Aslına bakılırsa, çıkacak düzenleme kaostan kurtarmayacaktı. Krizi bitirmiyordu. Eğer orada
kavga patlamasaydı 58 değişirdi. Kavga çıktı, orada bitti, bunu kimse görmüyor. Biz o sabah 9.00'da toplanma kararı almıştık, Mehmet Ali Bey bir saat gecikti, o da olumsuz etkiledi. 58 geçici bir rahatlıktı, olmadı. Ben diyorum ki gelin futbolu masaya yatıralım.
- Gelinen noktada, doğru olan nedir, tam yetkili olsanız ne yapardınız?
En doğrusu,
mahkeme sürecini beklemektir. İdeal olan bu. Mahkeme karar versin, boynumuz kıldan ince.
- Yapılabilir mi? 5-6 yıllık bir takvimden bahsediyoruz. Futbolda kanaatle karar verme uygulaması var...

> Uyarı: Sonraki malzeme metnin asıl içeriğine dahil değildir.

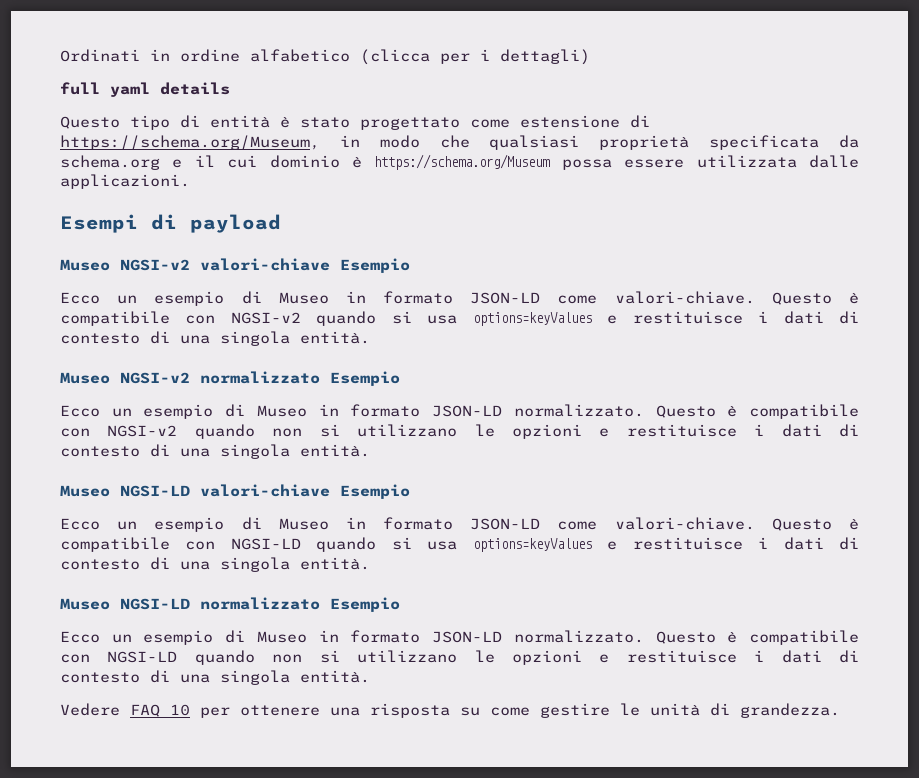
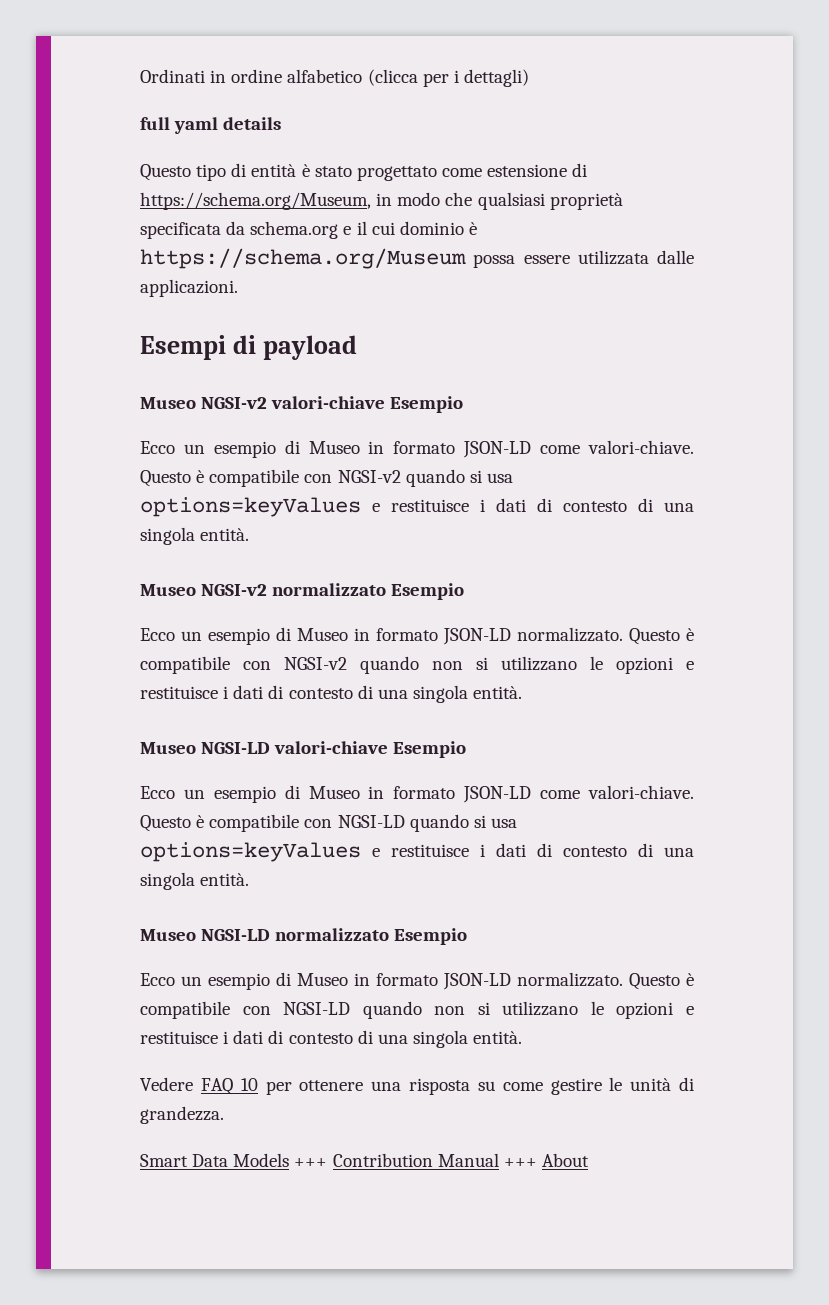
(840, 710) none -> [140,1153,589,1167] // Smart Data Models +++ Contribution Manual +++ About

Önce Türk futbolunu kurtaralım. Gerekirse 1-2 yıl fedakarlık yapalım.
- Nasıl yani... UEFA hiçbir Türk
takımını Avrupa'ya almayabilir...
Mücadele yöntemini belirleriz. Genel kurulda karar alırız. Gerekirse hiçbirimiz Avrupa'ya gitmeyiz.
- Maddi manevi bedeli var. Siz bunu Beşiktaş kulübü olarak göze aldınız mı?
En baştan aldık. Mecburiyetimiz olmamasına rağmen kupayı da iade ettik, gerekirse Avrupa'ya da gitmeyelim diye önerdik.
- Ya diğer kulüpler... Uzlaşma sağlanabilir mi?
Tartışalım. Aksi halde böyle giderse Türk futbolu batağa saplanacak ve hiçbirimiz Avrupa'ya gidemez hale geleceğiz. O halde radikal bir adım atabiliriz.
-
Galatasaray? Sert açıklamalar yapıyor...
Taraftara oynuyorlar. Galatasaray sütten çıkmış ak kaşık mı? Onlar Türk sporunun, futbolunun içinde değiller mi? Olgunlaşalım artık. Hepimiz olgunlaşalım. Formaları çıkaralım. Taraftara,
futbolcular oynar, taraftara takım oynar, yönetimler değil.
- Son olarak Federasyon Başkanı'nı sormak istiyorum. Genel Kurul'daki konuşmasını siz ayakta alkışladınız. Kendisi son derece dürüst bir isim olarak biliniyor. Sizin gözünüzde Aydınlar nasıl biri?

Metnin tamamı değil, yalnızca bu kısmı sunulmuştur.